_What the task asks_. Extend the James Couzens biography below by writing the next paragraph, continuing on from its final sentence about his time as mayor of Detroit.

James J. Couzens (August 26, 1872 – October 22, 1936) was a U.S. Senator from the state of Michigan, the Mayor of Detroit, an industrialist, and philanthropist.

Early life and career[edit]

Couzens was born in Chatham, Ontario, Canada in 1872, the son of soapmaker James and Emma Clift Couzens.[1] He attended the public schools of Chatham and spent time at a business college.[1][2] He moved to Detroit, Michigan in 1890 and worked as a railroad car checker for the New York Central Railroad from 1890 to 1897.[2] Couzen's diligence at the railroad was noticed by Alexander Y. Malcomson, who hired the young man as a clerk in his coal business.[1] Couzens worked for Malcomson from 1897 to 1903.[2]

In 1898, Couzens married Margaret Manning.[1] The couple had six children: a son born in 1899 who died in infancy; Homer Couzens, born in 1900; Frank Couzens (later mayor of Detroit),[3] born in 1902; Madeline, born in 1904; Margo, born in 1910, and Edith, born in 1911.[1]

Association with Henry Ford[edit]

In 1902, Henry Ford was organizing the Ford Motor Company; Alexander Malcomson was a major stakeholder in the company.[1] The two were seeking additional stockholders; Couzens borrowed heavily and invested $2500 in the new firm.[1] Ford Motor Company was founded in 1903 with John S. Gray as president, Ford as vice-president, Malcomson as treasurer, and Couzens as secretary.[1] Couzens took over the business management of the new firm for a salary of $2400.[1] In 1906, Gray died and Malcomson was eased out of the business, and Couzens became vice president and general manager of the company.[1] The company made both Ford and Couzens wealthy, due in no small part to Couzens's business acumen.[1] However, the two men gradually grew apart, and in 1915 Couzens resigned his position as general manager, although he retained a seat on the board.[1] In 1919, Ford purchased Couzens's shares in the company for $30,000,000.[1]

Detroit work and political career[edit]

James Couzens was president of the Bank of Detroit and director of the Detroit Trust Company.[2] He was commissioner of street railways 1913-1915 and commissioner of the metropolitan police department 1916-1918.[2] He was mayor of Detroit 1919-1922.[2] As mayor, Couzens installed municipal street railways.

_Data for review_.
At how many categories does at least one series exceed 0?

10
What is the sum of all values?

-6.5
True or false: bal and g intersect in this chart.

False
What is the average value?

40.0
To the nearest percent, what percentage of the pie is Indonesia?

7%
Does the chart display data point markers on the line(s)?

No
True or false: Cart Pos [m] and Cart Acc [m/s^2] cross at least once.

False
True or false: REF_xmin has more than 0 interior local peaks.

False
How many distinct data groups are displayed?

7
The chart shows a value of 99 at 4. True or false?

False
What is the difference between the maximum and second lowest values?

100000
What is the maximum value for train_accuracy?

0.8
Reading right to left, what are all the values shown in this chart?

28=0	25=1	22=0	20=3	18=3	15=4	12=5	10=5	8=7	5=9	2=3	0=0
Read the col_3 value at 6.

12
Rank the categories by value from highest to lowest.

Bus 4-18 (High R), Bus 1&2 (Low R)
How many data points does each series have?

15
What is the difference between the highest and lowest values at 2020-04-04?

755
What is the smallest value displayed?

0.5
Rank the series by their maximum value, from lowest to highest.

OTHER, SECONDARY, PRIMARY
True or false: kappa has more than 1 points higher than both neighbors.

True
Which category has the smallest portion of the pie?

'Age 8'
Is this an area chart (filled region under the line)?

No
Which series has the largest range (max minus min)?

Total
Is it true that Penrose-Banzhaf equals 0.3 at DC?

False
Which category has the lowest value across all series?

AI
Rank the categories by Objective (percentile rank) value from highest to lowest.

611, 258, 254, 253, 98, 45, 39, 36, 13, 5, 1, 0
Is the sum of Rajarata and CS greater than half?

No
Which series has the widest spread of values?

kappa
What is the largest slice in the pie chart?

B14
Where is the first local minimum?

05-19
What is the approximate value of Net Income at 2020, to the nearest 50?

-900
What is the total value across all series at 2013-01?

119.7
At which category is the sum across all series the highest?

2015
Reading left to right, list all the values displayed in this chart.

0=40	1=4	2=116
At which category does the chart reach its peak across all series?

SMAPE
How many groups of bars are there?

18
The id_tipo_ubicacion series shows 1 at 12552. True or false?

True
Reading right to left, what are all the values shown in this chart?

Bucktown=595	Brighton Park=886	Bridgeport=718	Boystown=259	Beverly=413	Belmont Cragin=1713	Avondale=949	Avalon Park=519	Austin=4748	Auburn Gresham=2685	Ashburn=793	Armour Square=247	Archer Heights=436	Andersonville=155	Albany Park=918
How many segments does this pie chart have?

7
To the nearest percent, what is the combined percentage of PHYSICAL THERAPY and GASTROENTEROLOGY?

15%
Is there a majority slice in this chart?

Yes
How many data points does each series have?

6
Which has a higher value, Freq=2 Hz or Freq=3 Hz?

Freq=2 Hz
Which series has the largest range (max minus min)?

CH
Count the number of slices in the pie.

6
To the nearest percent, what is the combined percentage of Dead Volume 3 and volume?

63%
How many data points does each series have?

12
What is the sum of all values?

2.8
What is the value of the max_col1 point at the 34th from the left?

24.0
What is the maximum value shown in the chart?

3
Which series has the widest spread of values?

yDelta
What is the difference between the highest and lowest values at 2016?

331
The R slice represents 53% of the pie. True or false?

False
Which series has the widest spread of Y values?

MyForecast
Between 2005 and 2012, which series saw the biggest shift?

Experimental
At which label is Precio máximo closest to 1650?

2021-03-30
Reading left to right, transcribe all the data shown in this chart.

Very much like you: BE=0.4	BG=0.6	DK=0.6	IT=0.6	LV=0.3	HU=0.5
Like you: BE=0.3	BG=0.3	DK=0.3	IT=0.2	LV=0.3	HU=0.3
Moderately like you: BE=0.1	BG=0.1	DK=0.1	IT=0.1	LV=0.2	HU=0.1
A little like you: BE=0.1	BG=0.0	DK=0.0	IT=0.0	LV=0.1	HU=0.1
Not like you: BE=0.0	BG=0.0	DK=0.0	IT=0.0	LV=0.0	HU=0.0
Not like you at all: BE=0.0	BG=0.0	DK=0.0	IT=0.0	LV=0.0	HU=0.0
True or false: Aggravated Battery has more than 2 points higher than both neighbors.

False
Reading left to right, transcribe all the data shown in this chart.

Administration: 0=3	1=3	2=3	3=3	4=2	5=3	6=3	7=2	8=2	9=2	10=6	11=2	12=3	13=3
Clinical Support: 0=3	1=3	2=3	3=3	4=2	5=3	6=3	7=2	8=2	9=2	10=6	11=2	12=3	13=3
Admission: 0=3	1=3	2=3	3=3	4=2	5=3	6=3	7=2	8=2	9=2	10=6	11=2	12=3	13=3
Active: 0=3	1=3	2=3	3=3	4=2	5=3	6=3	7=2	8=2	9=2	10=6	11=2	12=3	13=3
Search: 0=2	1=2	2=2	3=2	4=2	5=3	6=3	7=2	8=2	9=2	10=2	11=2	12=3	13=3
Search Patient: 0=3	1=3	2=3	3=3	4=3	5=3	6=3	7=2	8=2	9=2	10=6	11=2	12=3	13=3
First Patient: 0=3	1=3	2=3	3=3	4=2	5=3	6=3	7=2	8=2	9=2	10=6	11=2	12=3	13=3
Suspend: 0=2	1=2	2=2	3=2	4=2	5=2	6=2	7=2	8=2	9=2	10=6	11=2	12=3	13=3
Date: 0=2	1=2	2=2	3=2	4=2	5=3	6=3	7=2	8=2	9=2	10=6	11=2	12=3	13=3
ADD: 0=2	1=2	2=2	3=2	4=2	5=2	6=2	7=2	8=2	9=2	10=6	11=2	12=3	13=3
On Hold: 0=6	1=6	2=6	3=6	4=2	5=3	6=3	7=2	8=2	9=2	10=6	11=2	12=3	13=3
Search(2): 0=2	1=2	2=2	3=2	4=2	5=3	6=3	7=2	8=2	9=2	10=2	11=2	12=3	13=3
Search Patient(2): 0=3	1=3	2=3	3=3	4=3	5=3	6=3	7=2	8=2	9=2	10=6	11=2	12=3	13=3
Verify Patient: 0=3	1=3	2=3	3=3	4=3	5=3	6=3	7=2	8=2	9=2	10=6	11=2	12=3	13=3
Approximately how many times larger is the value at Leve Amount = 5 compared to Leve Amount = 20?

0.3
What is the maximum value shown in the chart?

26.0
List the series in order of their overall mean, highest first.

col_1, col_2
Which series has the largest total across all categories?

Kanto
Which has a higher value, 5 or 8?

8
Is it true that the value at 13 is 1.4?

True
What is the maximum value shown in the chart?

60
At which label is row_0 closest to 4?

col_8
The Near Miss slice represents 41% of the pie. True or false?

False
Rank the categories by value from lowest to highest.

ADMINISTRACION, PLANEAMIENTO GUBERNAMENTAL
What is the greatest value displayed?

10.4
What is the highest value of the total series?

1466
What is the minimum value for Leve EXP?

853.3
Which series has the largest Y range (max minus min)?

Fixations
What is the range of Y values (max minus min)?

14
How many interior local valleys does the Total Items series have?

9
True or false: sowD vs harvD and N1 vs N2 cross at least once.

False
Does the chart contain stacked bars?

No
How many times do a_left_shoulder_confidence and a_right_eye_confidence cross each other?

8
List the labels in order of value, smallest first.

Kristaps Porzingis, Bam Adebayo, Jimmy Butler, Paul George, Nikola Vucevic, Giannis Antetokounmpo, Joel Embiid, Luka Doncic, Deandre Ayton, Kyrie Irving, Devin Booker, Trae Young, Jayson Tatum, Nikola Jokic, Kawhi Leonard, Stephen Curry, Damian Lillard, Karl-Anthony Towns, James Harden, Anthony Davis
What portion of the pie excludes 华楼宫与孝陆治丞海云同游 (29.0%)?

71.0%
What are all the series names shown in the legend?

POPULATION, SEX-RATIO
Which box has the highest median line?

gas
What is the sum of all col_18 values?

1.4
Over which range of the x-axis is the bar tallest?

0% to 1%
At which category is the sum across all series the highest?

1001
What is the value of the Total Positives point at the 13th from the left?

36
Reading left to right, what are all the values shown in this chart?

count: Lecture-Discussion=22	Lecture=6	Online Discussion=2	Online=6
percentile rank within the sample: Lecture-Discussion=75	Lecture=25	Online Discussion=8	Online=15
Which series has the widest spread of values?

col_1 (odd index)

_Answer for the task_.
Senatorial career[edit]

Couzens was appointed November 29, 1922, as a Republican to the United States Senate to fill the vacancy caused by the resignation of Truman H. Newberry.[2] This appointment was confirmed by his election on November 4, 1924, at which time he was also elected to a full term commencing March 4, 1925. He was reelected in 1930, serving in total from November 29, 1922, until his death on October 22, 1936.[2] He was an unsuccessful candidate for renomination in 1936, the loss generally attributed to Couzens support for Roosevelt's New Deal programs.[1] He was chairman of the U.S. Senate Committee on Civil Service in the Sixty-ninth Congress, the U.S. Senate Committee on Education and Labor in the Sixty-ninth and Seventieth Congresses, the U.S. Senate Committee on Interstate Commerce in the Seventy-first and Seventy-second Congresses.[2] Couzens' actions in Congress generally followed those of the Progressive Republicans, advocating acts such as high graduated income tax and public ownership of utilities.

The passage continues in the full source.